PROBLEM TO SOLVE. Render every line of the listing below as a JSON array of strings, one string per line, omitting blank lines.
•••
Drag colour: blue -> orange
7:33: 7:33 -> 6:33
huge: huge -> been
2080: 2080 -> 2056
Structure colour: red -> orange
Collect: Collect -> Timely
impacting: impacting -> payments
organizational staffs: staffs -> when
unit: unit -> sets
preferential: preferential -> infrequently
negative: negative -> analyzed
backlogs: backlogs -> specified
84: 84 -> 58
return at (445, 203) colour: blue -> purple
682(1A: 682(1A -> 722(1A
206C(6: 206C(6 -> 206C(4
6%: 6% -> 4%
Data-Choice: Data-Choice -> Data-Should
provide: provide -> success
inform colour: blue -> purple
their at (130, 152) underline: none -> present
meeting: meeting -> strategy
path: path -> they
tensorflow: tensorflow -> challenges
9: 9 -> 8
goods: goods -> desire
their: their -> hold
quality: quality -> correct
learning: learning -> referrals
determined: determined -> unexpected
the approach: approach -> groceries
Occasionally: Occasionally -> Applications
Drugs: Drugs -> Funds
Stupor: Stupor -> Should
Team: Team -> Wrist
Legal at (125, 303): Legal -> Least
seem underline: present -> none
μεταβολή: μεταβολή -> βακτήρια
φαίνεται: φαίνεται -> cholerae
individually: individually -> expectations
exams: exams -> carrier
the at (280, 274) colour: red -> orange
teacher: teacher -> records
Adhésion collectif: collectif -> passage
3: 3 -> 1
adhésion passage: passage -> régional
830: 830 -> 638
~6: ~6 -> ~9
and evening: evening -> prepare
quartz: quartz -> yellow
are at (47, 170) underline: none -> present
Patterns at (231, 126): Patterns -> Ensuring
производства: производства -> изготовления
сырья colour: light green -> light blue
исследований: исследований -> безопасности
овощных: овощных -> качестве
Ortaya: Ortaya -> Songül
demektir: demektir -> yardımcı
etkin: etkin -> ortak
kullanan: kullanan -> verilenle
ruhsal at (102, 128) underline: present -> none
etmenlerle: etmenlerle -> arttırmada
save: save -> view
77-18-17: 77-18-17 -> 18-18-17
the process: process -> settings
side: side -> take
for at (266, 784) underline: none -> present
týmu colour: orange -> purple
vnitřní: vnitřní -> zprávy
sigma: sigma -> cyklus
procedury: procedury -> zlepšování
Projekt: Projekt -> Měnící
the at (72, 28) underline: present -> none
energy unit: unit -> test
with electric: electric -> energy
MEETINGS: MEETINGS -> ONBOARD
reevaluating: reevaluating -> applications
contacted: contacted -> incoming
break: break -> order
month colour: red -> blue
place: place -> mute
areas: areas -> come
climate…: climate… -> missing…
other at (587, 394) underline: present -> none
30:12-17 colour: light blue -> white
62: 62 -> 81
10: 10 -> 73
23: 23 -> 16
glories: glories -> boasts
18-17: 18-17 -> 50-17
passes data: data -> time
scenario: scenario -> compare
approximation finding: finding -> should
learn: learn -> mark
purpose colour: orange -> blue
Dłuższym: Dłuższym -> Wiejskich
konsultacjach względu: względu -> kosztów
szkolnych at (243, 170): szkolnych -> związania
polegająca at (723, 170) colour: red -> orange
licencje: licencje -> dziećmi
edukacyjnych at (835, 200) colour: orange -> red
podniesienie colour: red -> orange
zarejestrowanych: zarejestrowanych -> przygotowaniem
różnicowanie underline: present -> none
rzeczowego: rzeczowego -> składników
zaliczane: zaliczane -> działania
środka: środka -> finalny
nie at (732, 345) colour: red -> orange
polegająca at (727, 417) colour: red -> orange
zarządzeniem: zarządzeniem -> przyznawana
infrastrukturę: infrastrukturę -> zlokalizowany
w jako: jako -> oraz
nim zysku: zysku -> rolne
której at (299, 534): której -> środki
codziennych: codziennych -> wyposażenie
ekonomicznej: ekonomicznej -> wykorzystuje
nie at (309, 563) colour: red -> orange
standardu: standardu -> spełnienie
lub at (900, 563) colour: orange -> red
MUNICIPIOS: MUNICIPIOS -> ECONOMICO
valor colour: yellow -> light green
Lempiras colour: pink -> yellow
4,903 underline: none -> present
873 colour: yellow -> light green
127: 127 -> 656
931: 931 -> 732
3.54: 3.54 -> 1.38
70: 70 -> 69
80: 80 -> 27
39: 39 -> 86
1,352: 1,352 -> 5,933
•••
SOLUTION TO THIS PROBLEM.
[
  "Drag colour: blue -> orange",
  "7:33: 7:33 -> 6:33",
  "huge: huge -> been",
  "2080: 2080 -> 2056",
  "Structure colour: red -> orange",
  "Collect: Collect -> Timely",
  "impacting: impacting -> payments",
  "organizational staffs: staffs -> when",
  "unit: unit -> sets",
  "preferential: preferential -> infrequently",
  "negative: negative -> analyzed",
  "backlogs: backlogs -> specified",
  "84: 84 -> 58",
  "return at (445, 203) colour: blue -> purple",
  "682(1A: 682(1A -> 722(1A",
  "206C(6: 206C(6 -> 206C(4",
  "6%: 6% -> 4%",
  "Data-Choice: Data-Choice -> Data-Should",
  "provide: provide -> success",
  "inform colour: blue -> purple",
  "their at (130, 152) underline: none -> present",
  "meeting: meeting -> strategy",
  "path: path -> they",
  "tensorflow: tensorflow -> challenges",
  "9: 9 -> 8",
  "goods: goods -> desire",
  "their: their -> hold",
  "quality: quality -> correct",
  "learning: learning -> referrals",
  "determined: determined -> unexpected",
  "the approach: approach -> groceries",
  "Occasionally: Occasionally -> Applications",
  "Drugs: Drugs -> Funds",
  "Stupor: Stupor -> Should",
  "Team: Team -> Wrist",
  "Legal at (125, 303): Legal -> Least",
  "seem underline: present -> none",
  "μεταβολή: μεταβολή -> βακτήρια",
  "φαίνεται: φαίνεται -> cholerae",
  "individually: individually -> expectations",
  "exams: exams -> carrier",
  "the at (280, 274) colour: red -> orange",
  "teacher: teacher -> records",
  "Adhésion collectif: collectif -> passage",
  "3: 3 -> 1",
  "adhésion passage: passage -> régional",
  "830: 830 -> 638",
  "~6: ~6 -> ~9",
  "and evening: evening -> prepare",
  "quartz: quartz -> yellow",
  "are at (47, 170) underline: none -> present",
  "Patterns at (231, 126): Patterns -> Ensuring",
  "производства: производства -> изготовления",
  "сырья colour: light green -> light blue",
  "исследований: исследований -> безопасности",
  "овощных: овощных -> качестве",
  "Ortaya: Ortaya -> Songül",
  "demektir: demektir -> yardımcı",
  "etkin: etkin -> ortak",
  "kullanan: kullanan -> verilenle",
  "ruhsal at (102, 128) underline: present -> none",
  "etmenlerle: etmenlerle -> arttırmada",
  "save: save -> view",
  "77-18-17: 77-18-17 -> 18-18-17",
  "the process: process -> settings",
  "side: side -> take",
  "for at (266, 784) underline: none -> present",
  "týmu colour: orange -> purple",
  "vnitřní: vnitřní -> zprávy",
  "sigma: sigma -> cyklus",
  "procedury: procedury -> zlepšování",
  "Projekt: Projekt -> Měnící",
  "the at (72, 28) underline: present -> none",
  "energy unit: unit -> test",
  "with electric: electric -> energy",
  "MEETINGS: MEETINGS -> ONBOARD",
  "reevaluating: reevaluating -> applications",
  "contacted: contacted -> incoming",
  "break: break -> order",
  "month colour: red -> blue",
  "place: place -> mute",
  "areas: areas -> come",
  "climate…: climate… -> missing…",
  "other at (587, 394) underline: present -> none",
  "30:12-17 colour: light blue -> white",
  "62: 62 -> 81",
  "10: 10 -> 73",
  "23: 23 -> 16",
  "glories: glories -> boasts",
  "18-17: 18-17 -> 50-17",
  "passes data: data -> time",
  "scenario: scenario -> compare",
  "approximation finding: finding -> should",
  "learn: learn -> mark",
  "purpose colour: orange -> blue",
  "Dłuższym: Dłuższym -> Wiejskich",
  "konsultacjach względu: względu -> kosztów",
  "szkolnych at (243, 170): szkolnych -> związania",
  "polegająca at (723, 170) colour: red -> orange",
  "licencje: licencje -> dziećmi",
  "edukacyjnych at (835, 200) colour: orange -> red",
  "podniesienie colour: red -> orange",
  "zarejestrowanych: zarejestrowanych -> przygotowaniem",
  "różnicowanie underline: present -> none",
  "rzeczowego: rzeczowego -> składników",
  "zaliczane: zaliczane -> działania",
  "środka: środka -> finalny",
  "nie at (732, 345) colour: red -> orange",
  "polegająca at (727, 417) colour: red -> orange",
  "zarządzeniem: zarządzeniem -> przyznawana",
  "infrastrukturę: infrastrukturę -> zlokalizowany",
  "w jako: jako -> oraz",
  "nim zysku: zysku -> rolne",
  "której at (299, 534): której -> środki",
  "codziennych: codziennych -> wyposażenie",
  "ekonomicznej: ekonomicznej -> wykorzystuje",
  "nie at (309, 563) colour: red -> orange",
  "standardu: standardu -> spełnienie",
  "lub at (900, 563) colour: orange -> red",
  "MUNICIPIOS: MUNICIPIOS -> ECONOMICO",
  "valor colour: yellow -> light green",
  "Lempiras colour: pink -> yellow",
  "4,903 underline: none -> present",
  "873 colour: yellow -> light green",
  "127: 127 -> 656",
  "931: 931 -> 732",
  "3.54: 3.54 -> 1.38",
  "70: 70 -> 69",
  "80: 80 -> 27",
  "39: 39 -> 86",
  "1,352: 1,352 -> 5,933"
]